Retype, exactly and only, each line from the one containing "left front paw: (519, 282)" to the end of the records below.

Pose estimation data →
------------------------------------

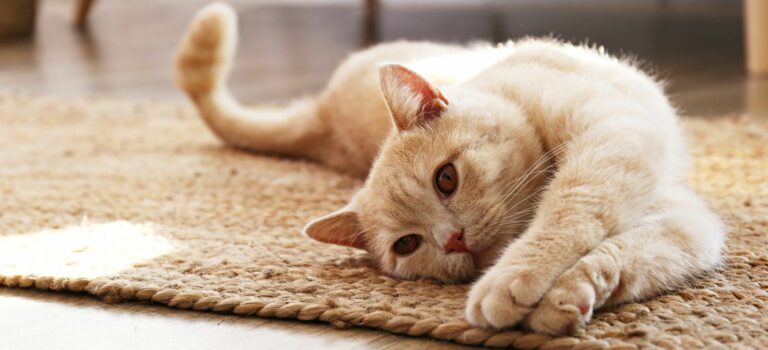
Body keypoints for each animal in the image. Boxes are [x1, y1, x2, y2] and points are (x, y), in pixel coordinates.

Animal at [174, 3, 728, 336]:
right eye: (408, 244)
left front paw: (519, 282)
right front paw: (565, 296)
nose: (454, 240)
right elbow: (626, 253)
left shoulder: (617, 138)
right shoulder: (685, 222)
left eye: (446, 178)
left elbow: (571, 213)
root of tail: (323, 113)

------------------------------------

Solution below →
left front paw: (519, 282)
right front paw: (565, 296)
nose: (454, 240)
right elbow: (626, 253)
left shoulder: (617, 138)
right shoulder: (685, 222)
left eye: (446, 178)
left elbow: (571, 213)
root of tail: (323, 113)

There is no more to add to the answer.